We could conditional this on one of the mcheck states.

> - free() recolours the memory; this is a run-time overhead but is useful 
> for catching use-after-free accesses.

Likewise here.

> +/* When using tagged memory, we cannot share the end of the user block
> +   with the header for the next chunk,

This is going to cause alarm; it's a HUGE relative overhead on the
common small allocations, and will likely bloat RSS use.  Allocations up
to 24 bytes use the smallest (32-byte) span, if we have to bump it one
we'd have those go to 48-byte spans, a 50% increase in RSS, or limit
smallest allocations to 16 bytes.

Perhaps a free'd block could be recolored for internal use only, and the
end chunk recolored appropriately?  That would retain our current
allocation sizes and also protect against some use-after-free cases.
It would also stop glibc from accessing not-freed memory as a chunk ptr.

> +	((mchunkptr)__libc_mtag_address_get_tag (((char*)(mem) - 2*SIZE_SZ)))

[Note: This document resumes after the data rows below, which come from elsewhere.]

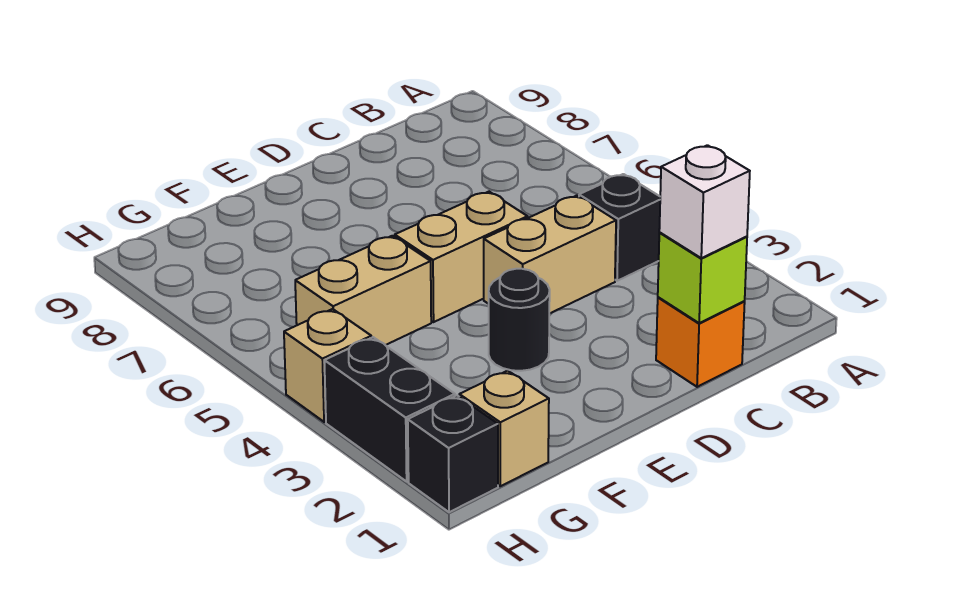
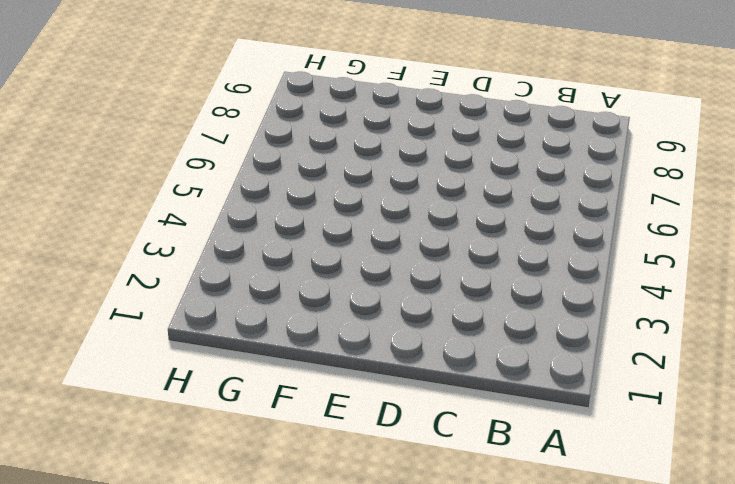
none -> black 1x1 brick [579,174,660,281]
none -> orange 1x1 brick [656,297,745,387]
none -> tan 1x2 brick [484,196,616,314]

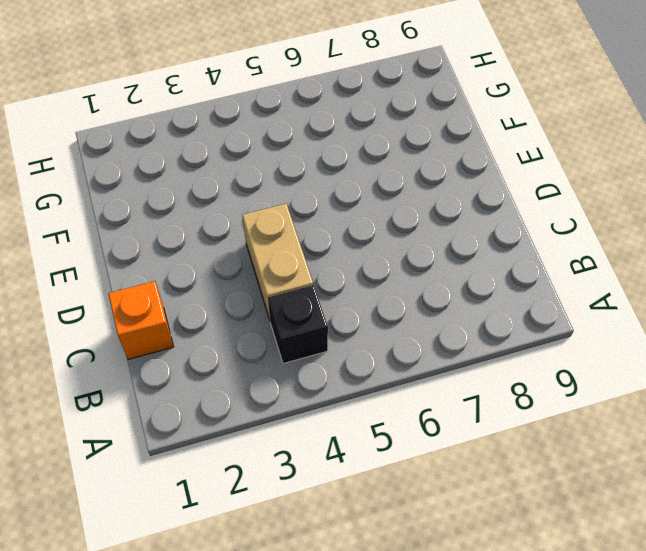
none -> tan 1x2 brick [395,192,528,322]
none -> black 1x1 round brick [489,269,550,371]
none -> tan 1x2 brick [295,236,431,345]

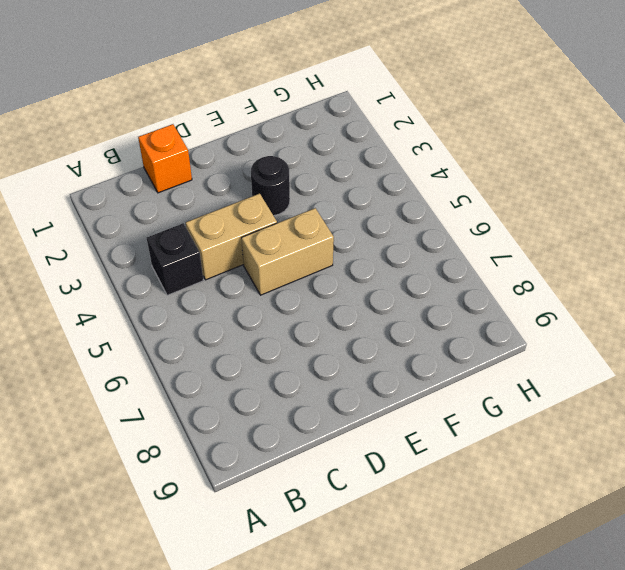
none -> tan 1x2 brick [295,236,431,345]
none -> tan 1x1 brick [459,371,549,486]
none -> black 1x1 brick [408,395,498,512]

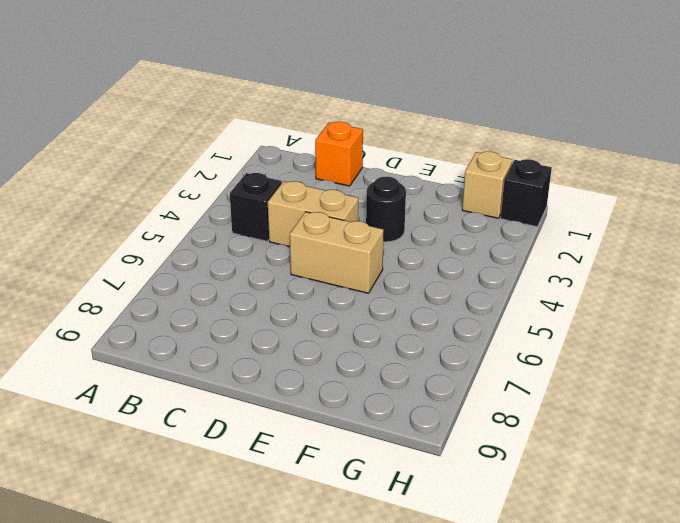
none -> tan 1x2 brick [295,236,431,345]
none -> black 1x2 brick [324,337,455,481]
none -> tan 1x1 brick [284,309,371,422]

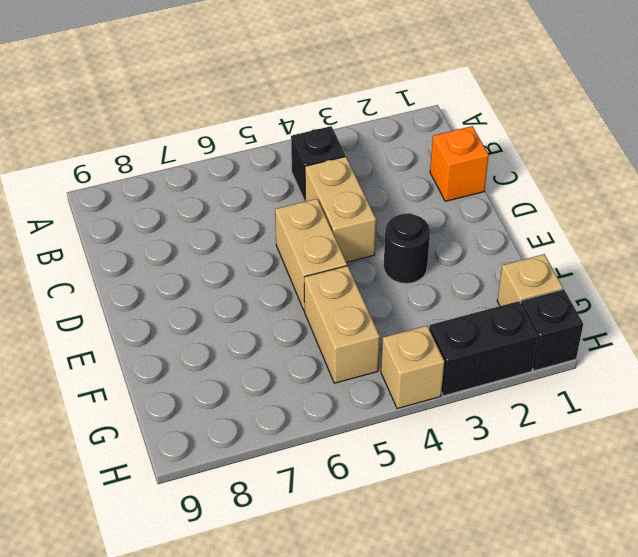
none -> lime 1x1 brick [658,233,747,323]
none -> white 1x1 brick [659,145,750,258]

to me, "get tag" should return the 4-bit tag, not a pointer-thats-tagged
or a pointer-without-tag.  Bikeshedding, but names are important for
future understanding.

> +#ifdef _LIBC_MTAG
> +  /* Quickly check that the freed pointer matches the tag for the memory.
> +     This gives a useful double-free detection.  */
> +  *(volatile char *)mem;
> +#endif

I worry about how gcc will diagnose this in the future...

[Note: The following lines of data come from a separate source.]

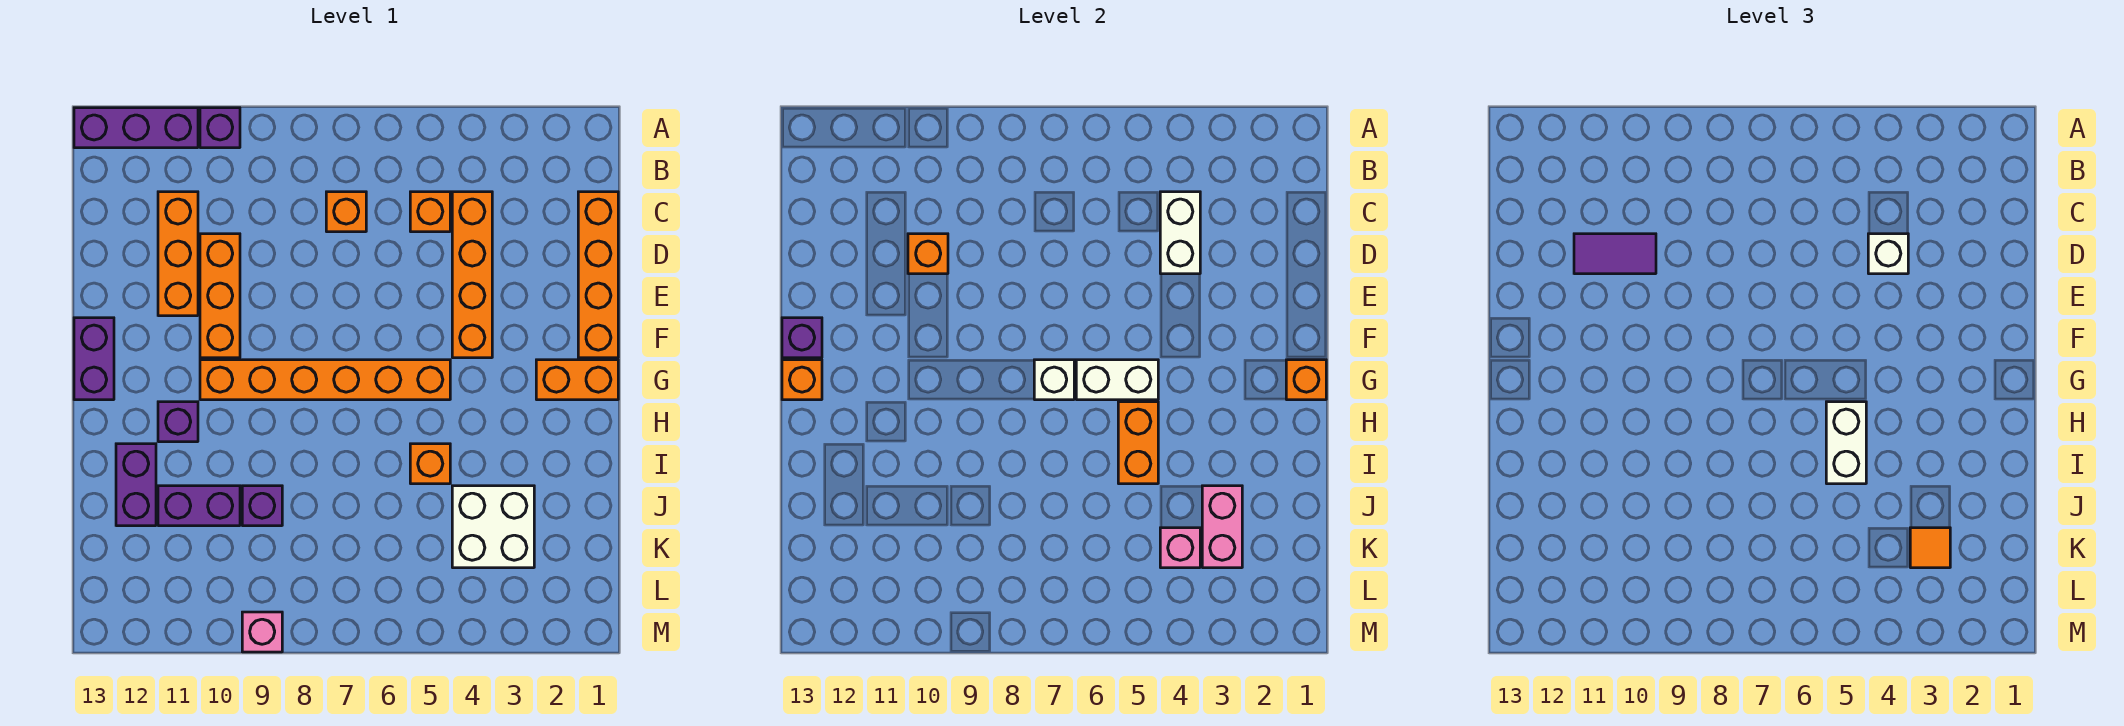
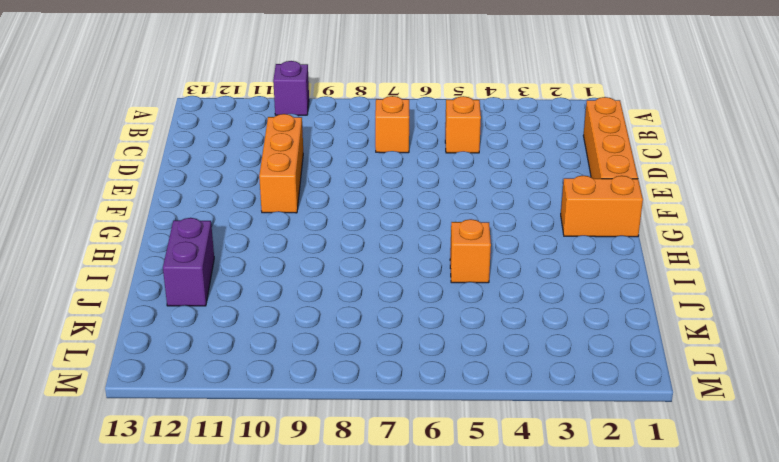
none -> purple 1x3 brick [74,108,198,148]
none -> orange 1x4 brick [452,192,492,358]
none -> orange 1x3 brick [158,192,198,316]
none -> purple 1x2 brick [74,318,114,400]

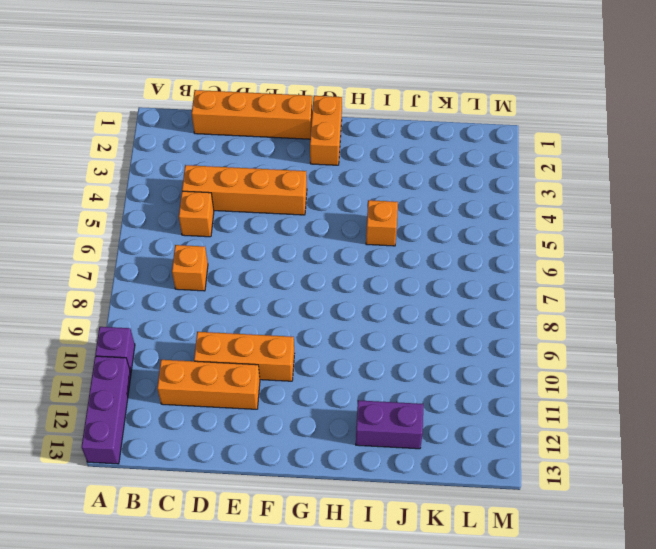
none -> purple 1x2 brick [74,318,114,400]
none -> orange 1x6 brick [200,360,450,400]
none -> purple 1x1 brick [158,402,198,442]
none -> white 2x2 brick [452,486,534,568]

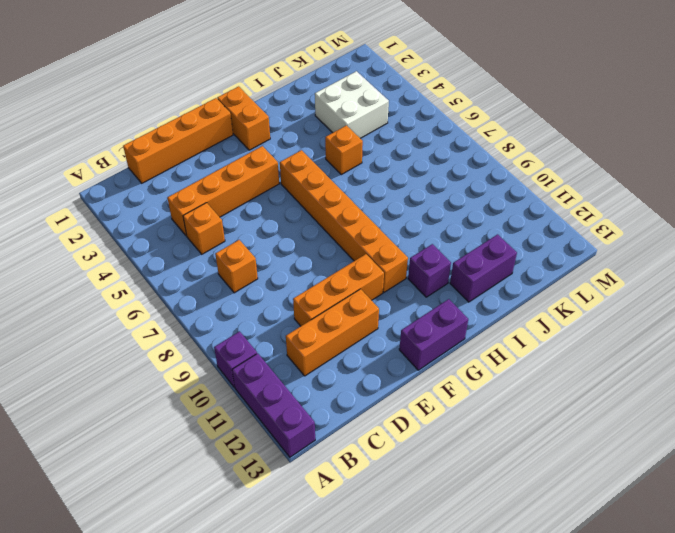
none -> purple 1x1 brick [242,486,282,526]
none -> purple 1x2 brick [158,486,240,526]
none -> pink 1x1 brick [242,612,282,652]
none -> white 1x2 brick [1160,192,1200,274]

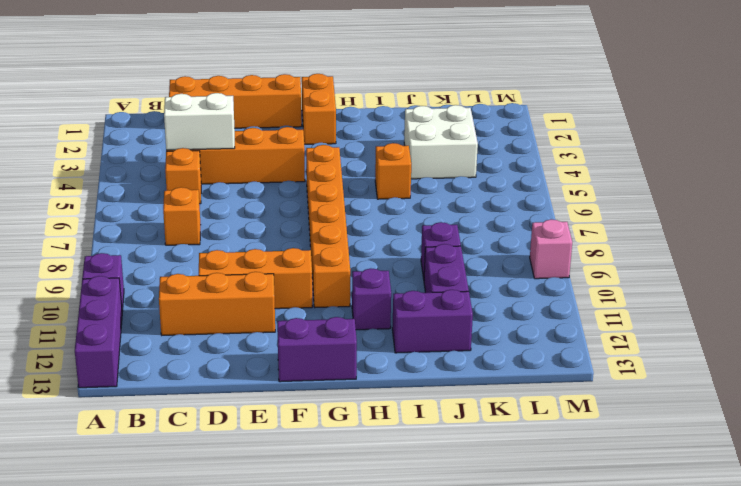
none -> orange 1x1 brick [908,234,948,274]
none -> purple 1x1 brick [782,318,822,358]
none -> orange 1x1 brick [1286,360,1326,400]
none -> white 1x2 brick [1076,360,1158,400]

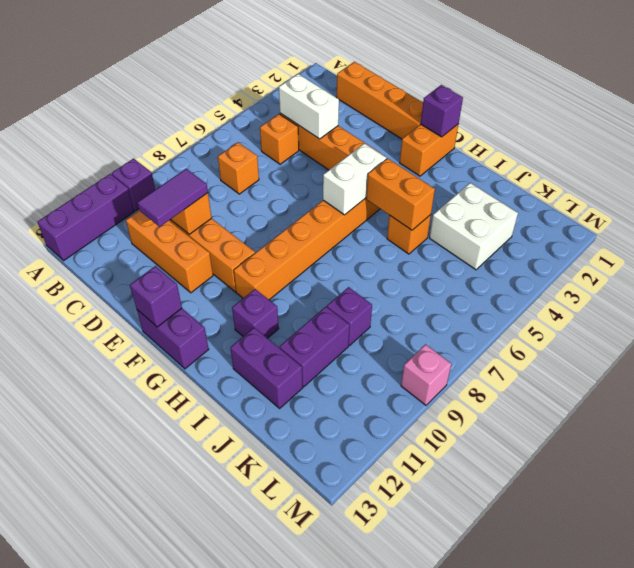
purple 1x1 brick [421,85,463,137] -> orange 1x1 brick [1286,360,1326,400]
none -> white 1x1 brick [1034,360,1074,400]
none -> orange 1x1 brick [782,360,822,400]
none -> pink 1x2 brick [1202,486,1242,568]
none -> pink 1x1 brick [1160,528,1200,568]

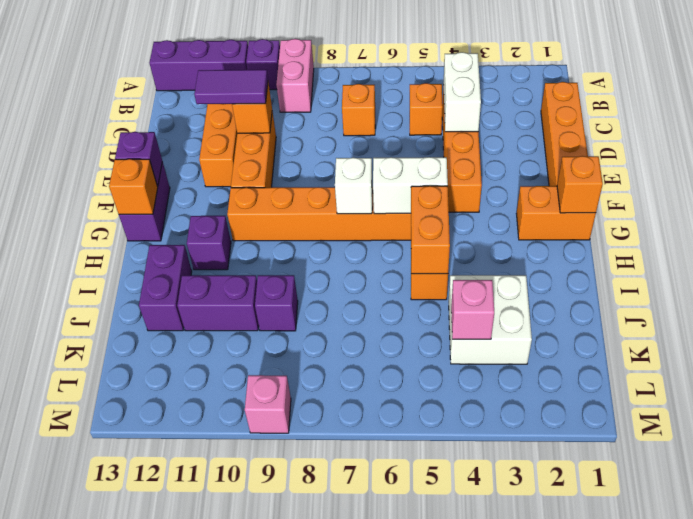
pink 1x2 brick [276,39,314,112] -> pink 1x2 brick moved to [1202,486,1242,568]
none -> white 1x1 brick [1868,234,1908,274]
none -> white 1x2 brick [1826,402,1866,484]
none -> orange 1x1 tile [1910,528,1950,568]

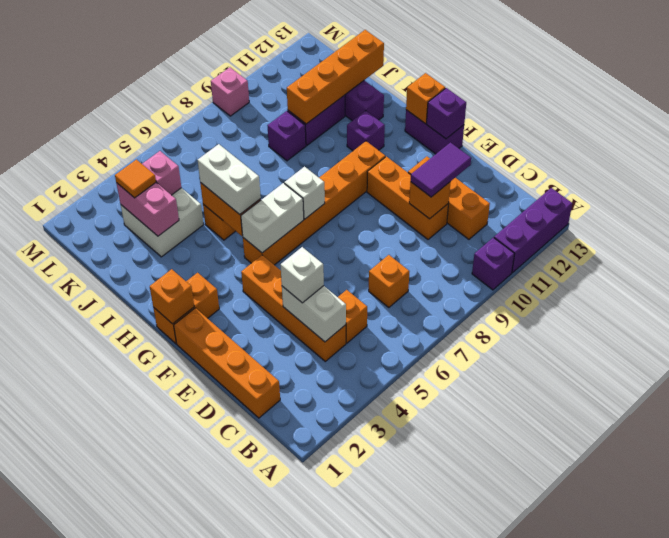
orange 1x4 brick [287,30,384,124] -> none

> +/* Non-zero if memory obtained via morecore (sbrk) is not tagged.  */
> +#define __MTAG_SBRK_UNTAGGED 0

Is one of the 16 colors reserved for "untagged" somehow?

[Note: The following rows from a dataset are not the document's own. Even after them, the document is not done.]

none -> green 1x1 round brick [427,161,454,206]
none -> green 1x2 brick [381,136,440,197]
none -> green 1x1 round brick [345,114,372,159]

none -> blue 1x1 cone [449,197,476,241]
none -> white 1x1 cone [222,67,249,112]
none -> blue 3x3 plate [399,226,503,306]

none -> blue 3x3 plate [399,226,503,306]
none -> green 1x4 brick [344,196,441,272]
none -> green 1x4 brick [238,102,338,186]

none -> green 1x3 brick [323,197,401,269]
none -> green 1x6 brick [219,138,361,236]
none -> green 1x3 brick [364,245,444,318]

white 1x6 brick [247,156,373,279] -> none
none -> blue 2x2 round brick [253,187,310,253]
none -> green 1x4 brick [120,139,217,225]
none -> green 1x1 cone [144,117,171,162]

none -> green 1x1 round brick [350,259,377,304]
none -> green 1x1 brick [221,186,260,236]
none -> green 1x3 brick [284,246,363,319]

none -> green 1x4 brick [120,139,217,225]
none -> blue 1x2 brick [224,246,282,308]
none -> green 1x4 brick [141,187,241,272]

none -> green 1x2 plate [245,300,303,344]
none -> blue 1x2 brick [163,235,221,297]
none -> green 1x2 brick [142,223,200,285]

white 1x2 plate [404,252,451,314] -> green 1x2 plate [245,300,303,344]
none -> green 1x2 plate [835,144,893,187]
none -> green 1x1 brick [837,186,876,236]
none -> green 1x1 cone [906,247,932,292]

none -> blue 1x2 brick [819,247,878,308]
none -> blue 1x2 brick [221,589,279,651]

> +/* Set the tags for a region of memory, which must have size and alignment
> +   that are multiples of __MTAG_GRANULE_SIZE.  Size cannot be zero.
> +   void *__libc_mtag_tag_region (const void *, size_t)  */
> +void *__libc_mtag_tag_region (void *, size_t);

Copies tag from pointer to memory

> +/* Optimized equivalent to __libc_mtag_tag_region followed by memset.  */
> +void *__libc_mtag_memset_with_tag(void *, int, size_t);

Same, with memset.

> +/* Convert address P to a pointer that is tagged correctly for that
> +   location.
> +   void *__libc_mtag_address_get_tag (void*)  */
> +void *__libc_mtag_address_get_tag(void *);

Copies tag from memory to pointer.

> +/* Assign a new (random) tag to a pointer P (does not adjust the tag on
> +   the memory addressed).
> +   void *__libc_mtag_new_tag (void*)  */
> +void *__libc_mtag_new_tag(void *);

Create new tag.  Does this have a way of skipping reserved colors?